Biao Zhang · Peter Wonka

We propose a novel 3d shape representation for 3d shape reconstruction from a single image. Rather than predicting a shape directly, we train a network to generate a training set which will be fed into another learning algorithm to define the shape. The nested optimization problem can be modeled by bi-level optimization. Specifically, the algorithms for bi-level optimization are also being used in meta learning approaches for few-shot learning. Our framework establishes a link between 3D shape analysis and few-shot learning. We combine training data generating networks with bi-level optimization algorithms to obtain a complete framework for which all components can be jointly trained. We improve upon recent work on standard benchmarks for 3d shape reconstruction.

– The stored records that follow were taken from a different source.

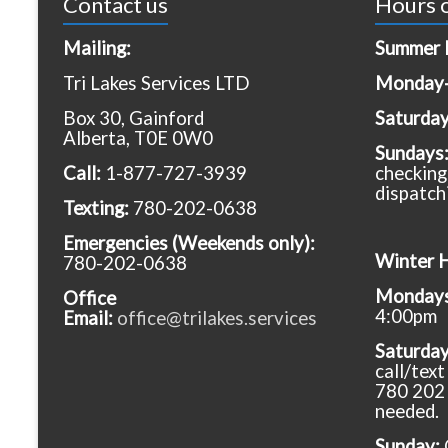
Contact us
Hours o
Mailing:
Summer 
Tri Lakes Services LTD
Monday-
Box 30, Gainford
Saturda
Alberta, T0E 0W0
Sundays
Call:
1-877-727-3939
checking
dispatch
Texting:
780-202-0638
Emergencies
(Weekends only):
Winter 
780-202-0638
Mondays 
Office
4:00pm
Email:
office@trilakes.services
Saturda
call/tex
780 202 
needed.
Sunday:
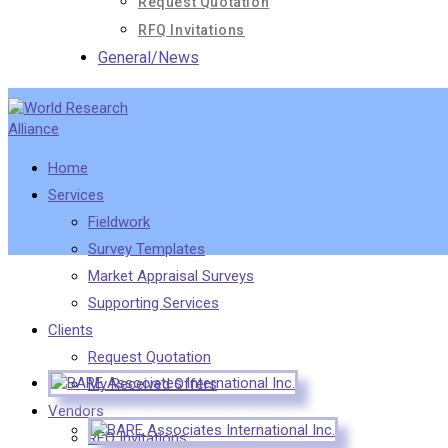
Request Quotation
RFQ Invitations
General/News
Home
Services
Fieldwork
Survey Templates
Market Appraisal Surveys
Supporting Services
Clients
Request Quotation
My Received Offers
Vendors
RFQ Invitations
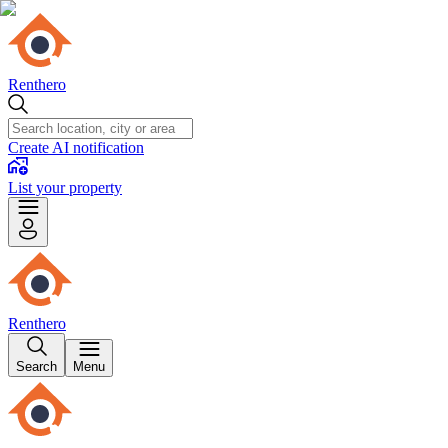
Renthero
Create AI notification
List your property
Renthero
Search
Menu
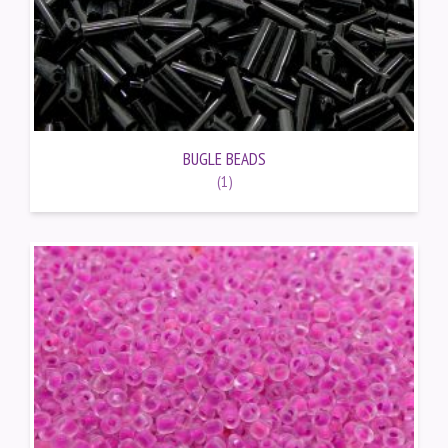
BUGLE BEADS
(1)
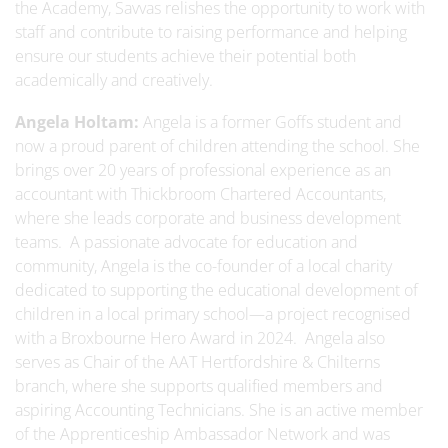
the Academy, Savvas relishes the opportunity to work with
staff and contribute to raising performance and helping
ensure our students achieve their potential both
academically and creatively.
Angela Holtam:
Angela is a former Goffs student and
now a proud parent of children attending the school. She
brings over 20 years of professional experience as an
accountant with Thickbroom Chartered Accountants,
where she leads corporate and business development
teams. A passionate advocate for education and
community, Angela is the co-founder of a local charity
dedicated to supporting the educational development of
children in a local primary school—a project recognised
with a Broxbourne Hero Award in 2024. Angela also
serves as Chair of the AAT Hertfordshire & Chilterns
branch, where she supports qualified members and
aspiring Accounting Technicians. She is an active member
of the Apprenticeship Ambassador Network and was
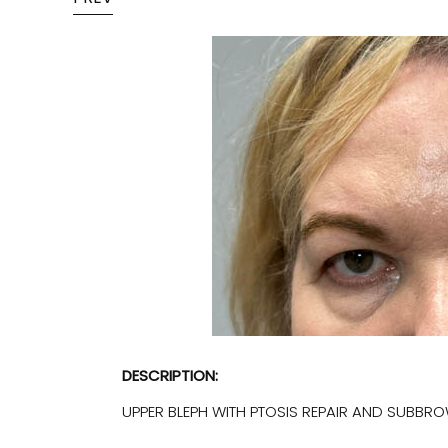
DESCRIPTION:
UPPER BLEPH WITH PTOSIS REPAIR AND SUBBROW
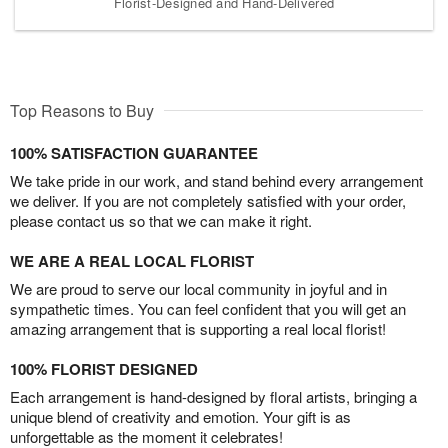
Florist-Designed and Hand-Delivered
Top Reasons to Buy
100% SATISFACTION GUARANTEE
We take pride in our work, and stand behind every arrangement
we deliver. If you are not completely satisfied with your order,
please contact us so that we can make it right.
WE ARE A REAL LOCAL FLORIST
We are proud to serve our local community in joyful and in
sympathetic times. You can feel confident that you will get an
amazing arrangement that is supporting a real local florist!
100% FLORIST DESIGNED
Each arrangement is hand-designed by floral artists, bringing a
unique blend of creativity and emotion. Your gift is as
unforgettable as the moment it celebrates!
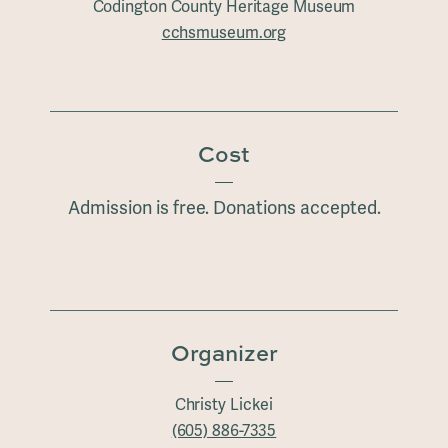
Codington County Heritage Museum
cchsmuseum.org
Cost
Admission is free. Donations accepted.
Organizer
Christy Lickei
(605) 886-7335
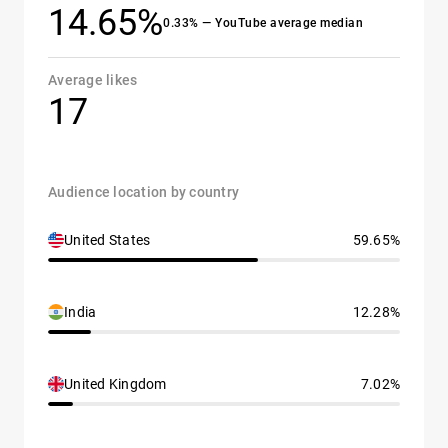
14.65%
0.33% — YouTube average median
Average likes
17
Audience location by country
United States
59.65%
India
12.28%
United Kingdom
7.02%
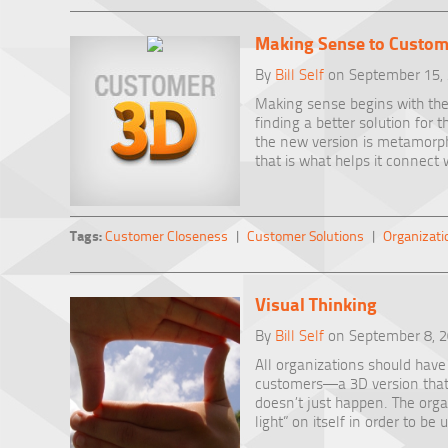
Making Sense to Custom
By
Bill Self
on September 15,
Making sense begins with the
finding a better solution for t
the new version is metamorph
that is what helps it connect 
Tags:
Customer Closeness
|
Customer Solutions
|
Organizati
Visual Thinking
By
Bill Self
on September 8, 
All organizations should have 
customers—a 3D version that i
doesn’t just happen. The orga
light” on itself in order to be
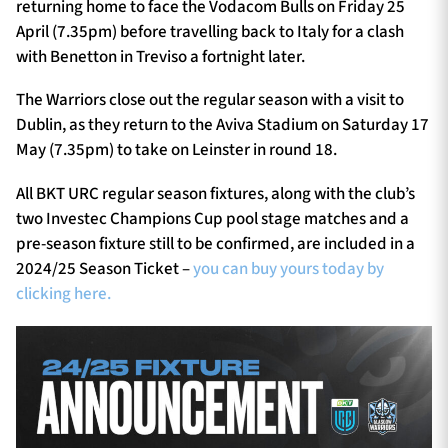
returning home to face the Vodacom Bulls on Friday 25
April (7.35pm) before travelling back to Italy for a clash
with Benetton in Treviso a fortnight later.
The Warriors close out the regular season with a visit to
Dublin, as they return to the Aviva Stadium on Saturday 17
May (7.35pm) to take on Leinster in round 18.
All BKT URC regular season fixtures, along with the club’s
two Investec Champions Cup pool stage matches and a
pre-season fixture still to be confirmed, are included in a
2024/25 Season Ticket –
you can buy yours today by
clicking here.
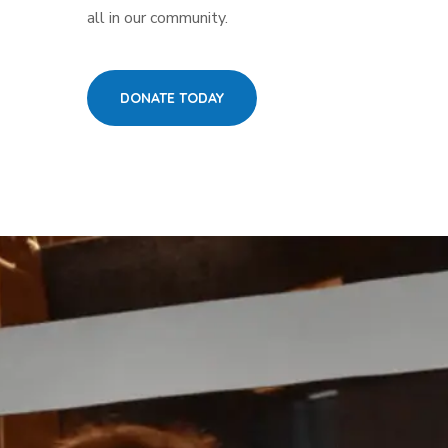
all in our community.
DONATE TODAY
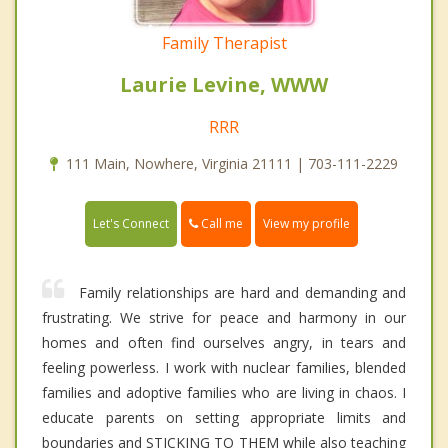
Family Therapist
Laurie Levine, WWW
RRR
111 Main, Nowhere, Virginia 21111 | 703-111-2229
Call me
Let's Connect
View my profile
Family relationships are hard and demanding and
frustrating. We strive for peace and harmony in our
homes and often find ourselves angry, in tears and
feeling powerless. I work with nuclear families, blended
families and adoptive families who are living in chaos. I
educate parents on setting appropriate limits and
boundaries and STICKING TO THEM while also teaching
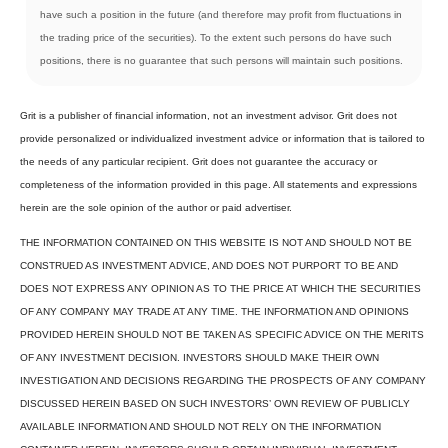
have such a position in the future (and therefore may profit from fluctuations in
the trading price of the securities). To the extent such persons do have such
positions, there is no guarantee that such persons will maintain such positions.
Grit is a publisher of financial information, not an investment advisor. Grit does not
provide personalized or individualized investment advice or information that is tailored to
the needs of any particular recipient. Grit does not guarantee the accuracy or
completeness of the information provided in this page. All statements and expressions
herein are the sole opinion of the author or paid advertiser.
THE INFORMATION CONTAINED ON THIS WEBSITE IS NOT AND SHOULD NOT BE
CONSTRUED AS INVESTMENT ADVICE, AND DOES NOT PURPORT TO BE AND
DOES NOT EXPRESS ANY OPINION AS TO THE PRICE AT WHICH THE SECURITIES
OF ANY COMPANY MAY TRADE AT ANY TIME. THE INFORMATION AND OPINIONS
PROVIDED HEREIN SHOULD NOT BE TAKEN AS SPECIFIC ADVICE ON THE MERITS
OF ANY INVESTMENT DECISION. INVESTORS SHOULD MAKE THEIR OWN
INVESTIGATION AND DECISIONS REGARDING THE PROSPECTS OF ANY COMPANY
DISCUSSED HEREIN BASED ON SUCH INVESTORS’ OWN REVIEW OF PUBLICLY
AVAILABLE INFORMATION AND SHOULD NOT RELY ON THE INFORMATION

**Neural Markov Controlled SDE: Stochastic Optimization for Continuous-Time Data**

Sung Woo Park · Kyungjae Lee · Junseok Kwon

We propose a novel probabilistic framework for modeling stochastic dynamics with the rigorous use of stochastic optimal control theory. The proposed model called the neural Markov controlled stochastic differential equation (CSDE) overcomes the fundamental and structural limitations of conventional dynamical models by introducing the following two components: (1) Markov dynamic programming to efficiently train the proposed CSDE and (2) multi-conditional forward-backward losses to provide rich information for accurate inference and to assure theoretical optimality. We demonstrate that our dynamical model efficiently generates a complex time series in the data space without extra networks while showing comparable performance against existing model-based methods on several datasets.

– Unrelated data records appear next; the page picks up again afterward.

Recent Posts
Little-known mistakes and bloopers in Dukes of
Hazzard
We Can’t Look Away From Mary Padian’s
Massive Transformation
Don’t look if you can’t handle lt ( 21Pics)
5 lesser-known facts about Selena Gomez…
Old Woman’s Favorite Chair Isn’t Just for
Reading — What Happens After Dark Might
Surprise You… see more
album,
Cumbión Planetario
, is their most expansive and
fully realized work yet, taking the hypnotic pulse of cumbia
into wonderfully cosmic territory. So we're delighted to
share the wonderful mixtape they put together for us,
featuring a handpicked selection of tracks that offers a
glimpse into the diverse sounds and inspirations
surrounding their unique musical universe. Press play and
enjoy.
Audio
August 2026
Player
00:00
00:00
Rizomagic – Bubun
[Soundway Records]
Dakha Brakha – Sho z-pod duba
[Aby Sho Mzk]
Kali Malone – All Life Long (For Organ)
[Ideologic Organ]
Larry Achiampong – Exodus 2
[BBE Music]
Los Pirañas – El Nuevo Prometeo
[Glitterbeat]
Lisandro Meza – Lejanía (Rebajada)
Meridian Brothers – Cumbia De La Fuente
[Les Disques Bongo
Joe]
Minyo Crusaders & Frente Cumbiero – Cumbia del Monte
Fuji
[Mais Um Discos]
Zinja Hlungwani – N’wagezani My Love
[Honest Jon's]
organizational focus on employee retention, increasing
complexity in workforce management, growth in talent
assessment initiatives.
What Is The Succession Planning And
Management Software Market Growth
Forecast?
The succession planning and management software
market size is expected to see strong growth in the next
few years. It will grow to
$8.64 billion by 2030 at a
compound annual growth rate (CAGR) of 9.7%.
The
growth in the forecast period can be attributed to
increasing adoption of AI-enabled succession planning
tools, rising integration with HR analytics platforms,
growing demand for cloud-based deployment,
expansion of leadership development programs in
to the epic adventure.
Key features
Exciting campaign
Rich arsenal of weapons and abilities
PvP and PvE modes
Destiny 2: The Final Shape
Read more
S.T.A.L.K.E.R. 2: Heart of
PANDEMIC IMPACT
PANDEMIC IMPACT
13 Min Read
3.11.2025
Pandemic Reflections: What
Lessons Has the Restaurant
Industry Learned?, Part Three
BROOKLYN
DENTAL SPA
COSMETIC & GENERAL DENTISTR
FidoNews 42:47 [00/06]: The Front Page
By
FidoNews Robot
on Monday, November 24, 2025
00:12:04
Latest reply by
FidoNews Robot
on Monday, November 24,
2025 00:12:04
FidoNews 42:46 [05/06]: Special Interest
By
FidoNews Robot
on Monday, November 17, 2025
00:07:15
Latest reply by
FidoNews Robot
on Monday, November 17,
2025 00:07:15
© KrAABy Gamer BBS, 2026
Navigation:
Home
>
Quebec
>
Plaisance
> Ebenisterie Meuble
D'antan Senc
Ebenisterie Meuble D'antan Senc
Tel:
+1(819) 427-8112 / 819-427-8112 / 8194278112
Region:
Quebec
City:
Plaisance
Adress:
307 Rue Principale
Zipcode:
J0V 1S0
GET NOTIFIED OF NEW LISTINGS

**Reducing Excessive Margin to Achieve a Better Accuracy vs. Robustness Trade-off**

Rahul Rade · Seyed-Mohsen Moosavi-Dezfooli

While adversarial training has become the de facto approach for training robust classifiers, it leads to a drop in accuracy. This has led to prior works postulating that accuracy is inherently at odds with robustness. Yet, the phenomenon remains inexplicable. In this paper, we closely examine the changes induced in the decision boundary of a deep network during adversarial training. We find that adversarial training leads to unwarranted increase in the margin along certain adversarial directions, thereby hurting accuracy. Motivated by this observation, we present a novel algorithm, called Helper-based Adversarial Training (HAT), to reduce this effect by incorporating additional wrongly labelled examples during training. Our proposed method provides a notable improvement in accuracy without compromising robustness. It achieves a better trade-off between accuracy and robustness in comparison to existing defenses. Code is available at https://github.com/imrahulr/hat.

**You Mostly Walk Alone: Analyzing Feature Attribution in Trajectory Prediction**

Osama Makansi · Julius von Kuegelgen · Francesco Locatello · Peter Gehler · Dominik Janzing · Thomas Brox · Bernhard Schoelkopf

Predicting the future trajectory of a moving agent can be easy when the past trajectory continues smoothly but is challenging when complex interactions with other agents are involved. Recent deep learning approaches for trajectory prediction show promising performance and partially attribute this to successful reasoning about agent-agent interactions. However, it remains unclear which features such black-box models actually learn to use for making predictions. This paper proposes a procedure that quantifies the contributions of different cues to model performance based on a variant of Shapley values. Applying this procedure to state-of-the-art trajectory prediction methods on standard benchmark datasets shows that they are, in fact, unable to reason about interactions. Instead, the past trajectory of the target is the only feature used for predicting its future. For a task with richer social interaction patterns, on the other hand, the tested models do pick up such interactions to a certain extent, as quantified by our feature attribution method. We discuss the limits of the proposed method and its links to causality.